» Goal of the exercise: The full set of entries must be copied exactly.

» Given records:

^^^^^^^^^^^^^^^^

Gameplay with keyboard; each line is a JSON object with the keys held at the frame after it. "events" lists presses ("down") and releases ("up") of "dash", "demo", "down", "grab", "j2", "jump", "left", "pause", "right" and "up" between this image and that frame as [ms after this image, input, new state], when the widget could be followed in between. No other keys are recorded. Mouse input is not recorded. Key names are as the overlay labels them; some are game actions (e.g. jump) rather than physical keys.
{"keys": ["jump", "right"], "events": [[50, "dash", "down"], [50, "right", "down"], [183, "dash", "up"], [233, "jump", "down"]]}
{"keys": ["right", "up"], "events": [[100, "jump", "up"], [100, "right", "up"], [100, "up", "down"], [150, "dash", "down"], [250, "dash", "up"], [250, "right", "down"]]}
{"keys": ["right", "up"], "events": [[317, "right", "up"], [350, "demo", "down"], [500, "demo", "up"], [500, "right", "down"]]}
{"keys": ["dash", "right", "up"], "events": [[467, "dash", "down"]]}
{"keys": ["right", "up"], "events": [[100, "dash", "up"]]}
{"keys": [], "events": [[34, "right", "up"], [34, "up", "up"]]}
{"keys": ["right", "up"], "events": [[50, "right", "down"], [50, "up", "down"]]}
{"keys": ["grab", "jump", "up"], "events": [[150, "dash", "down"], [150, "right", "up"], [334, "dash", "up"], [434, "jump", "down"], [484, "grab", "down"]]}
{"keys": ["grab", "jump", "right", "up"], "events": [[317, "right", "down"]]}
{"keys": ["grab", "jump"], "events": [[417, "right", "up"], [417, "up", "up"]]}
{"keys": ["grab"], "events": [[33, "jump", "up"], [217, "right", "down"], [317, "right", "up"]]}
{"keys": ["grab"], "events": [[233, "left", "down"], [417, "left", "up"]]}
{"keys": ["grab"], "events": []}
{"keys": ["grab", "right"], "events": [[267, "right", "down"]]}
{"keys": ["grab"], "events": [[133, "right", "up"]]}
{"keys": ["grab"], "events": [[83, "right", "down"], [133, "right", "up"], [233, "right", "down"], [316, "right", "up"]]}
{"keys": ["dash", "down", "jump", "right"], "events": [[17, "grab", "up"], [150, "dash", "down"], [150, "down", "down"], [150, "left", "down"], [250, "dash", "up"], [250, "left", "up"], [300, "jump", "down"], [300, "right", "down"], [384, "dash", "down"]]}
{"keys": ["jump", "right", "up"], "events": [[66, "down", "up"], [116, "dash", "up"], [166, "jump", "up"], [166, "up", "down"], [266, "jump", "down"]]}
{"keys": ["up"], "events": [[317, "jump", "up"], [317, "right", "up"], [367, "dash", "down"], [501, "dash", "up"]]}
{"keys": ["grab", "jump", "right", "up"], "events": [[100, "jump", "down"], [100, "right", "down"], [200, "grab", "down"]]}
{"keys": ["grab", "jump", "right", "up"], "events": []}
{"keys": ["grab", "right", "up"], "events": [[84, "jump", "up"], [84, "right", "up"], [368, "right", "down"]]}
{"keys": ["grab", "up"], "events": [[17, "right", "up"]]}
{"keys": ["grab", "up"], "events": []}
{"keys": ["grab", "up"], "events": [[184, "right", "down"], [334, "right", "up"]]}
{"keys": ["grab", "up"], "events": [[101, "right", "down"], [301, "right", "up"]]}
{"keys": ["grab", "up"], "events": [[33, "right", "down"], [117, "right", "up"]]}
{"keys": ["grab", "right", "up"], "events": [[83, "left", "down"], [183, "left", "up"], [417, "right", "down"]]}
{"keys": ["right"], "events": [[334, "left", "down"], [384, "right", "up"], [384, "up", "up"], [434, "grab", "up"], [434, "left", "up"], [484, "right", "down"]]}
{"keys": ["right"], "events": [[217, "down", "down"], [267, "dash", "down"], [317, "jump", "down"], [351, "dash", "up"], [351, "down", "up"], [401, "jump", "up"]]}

^^^^^^^^^^^^^^^^

» Reply:
Gameplay with keyboard; each line is a JSON object with the keys held at the frame after it. "events" lists presses ("down") and releases ("up") of "dash", "demo", "down", "grab", "j2", "jump", "left", "pause", "right" and "up" between this image and that frame as [ms after this image, input, new state], when the widget could be followed in between. No other keys are recorded. Mouse input is not recorded. Key names are as the overlay labels them; some are game actions (e.g. jump) rather than physical keys.
{"keys": ["jump", "right"], "events": [[50, "dash", "down"], [50, "right", "down"], [183, "dash", "up"], [233, "jump", "down"]]}
{"keys": ["right", "up"], "events": [[100, "jump", "up"], [100, "right", "up"], [100, "up", "down"], [150, "dash", "down"], [250, "dash", "up"], [250, "right", "down"]]}
{"keys": ["right", "up"], "events": [[317, "right", "up"], [350, "demo", "down"], [500, "demo", "up"], [500, "right", "down"]]}
{"keys": ["dash", "right", "up"], "events": [[467, "dash", "down"]]}
{"keys": ["right", "up"], "events": [[100, "dash", "up"]]}
{"keys": [], "events": [[34, "right", "up"], [34, "up", "up"]]}
{"keys": ["right", "up"], "events": [[50, "right", "down"], [50, "up", "down"]]}
{"keys": ["grab", "jump", "up"], "events": [[150, "dash", "down"], [150, "right", "up"], [334, "dash", "up"], [434, "jump", "down"], [484, "grab", "down"]]}
{"keys": ["grab", "jump", "right", "up"], "events": [[317, "right", "down"]]}
{"keys": ["grab", "jump"], "events": [[417, "right", "up"], [417, "up", "up"]]}
{"keys": ["grab"], "events": [[33, "jump", "up"], [217, "right", "down"], [317, "right", "up"]]}
{"keys": ["grab"], "events": [[233, "left", "down"], [417, "left", "up"]]}
{"keys": ["grab"], "events": []}
{"keys": ["grab", "right"], "events": [[267, "right", "down"]]}
{"keys": ["grab"], "events": [[133, "right", "up"]]}
{"keys": ["grab"], "events": [[83, "right", "down"], [133, "right", "up"], [233, "right", "down"], [316, "right", "up"]]}
{"keys": ["dash", "down", "jump", "right"], "events": [[17, "grab", "up"], [150, "dash", "down"], [150, "down", "down"], [150, "left", "down"], [250, "dash", "up"], [250, "left", "up"], [300, "jump", "down"], [300, "right", "down"], [384, "dash", "down"]]}
{"keys": ["jump", "right", "up"], "events": [[66, "down", "up"], [116, "dash", "up"], [166, "jump", "up"], [166, "up", "down"], [266, "jump", "down"]]}
{"keys": ["up"], "events": [[317, "jump", "up"], [317, "right", "up"], [367, "dash", "down"], [501, "dash", "up"]]}
{"keys": ["grab", "jump", "right", "up"], "events": [[100, "jump", "down"], [100, "right", "down"], [200, "grab", "down"]]}
{"keys": ["grab", "jump", "right", "up"], "events": []}
{"keys": ["grab", "right", "up"], "events": [[84, "jump", "up"], [84, "right", "up"], [368, "right", "down"]]}
{"keys": ["grab", "up"], "events": [[17, "right", "up"]]}
{"keys": ["grab", "up"], "events": []}
{"keys": ["grab", "up"], "events": [[184, "right", "down"], [334, "right", "up"]]}
{"keys": ["grab", "up"], "events": [[101, "right", "down"], [301, "right", "up"]]}
{"keys": ["grab", "up"], "events": [[33, "right", "down"], [117, "right", "up"]]}
{"keys": ["grab", "right", "up"], "events": [[83, "left", "down"], [183, "left", "up"], [417, "right", "down"]]}
{"keys": ["right"], "events": [[334, "left", "down"], [384, "right", "up"], [384, "up", "up"], [434, "grab", "up"], [434, "left", "up"], [484, "right", "down"]]}
{"keys": ["right"], "events": [[217, "down", "down"], [267, "dash", "down"], [317, "jump", "down"], [351, "dash", "up"], [351, "down", "up"], [401, "jump", "up"]]}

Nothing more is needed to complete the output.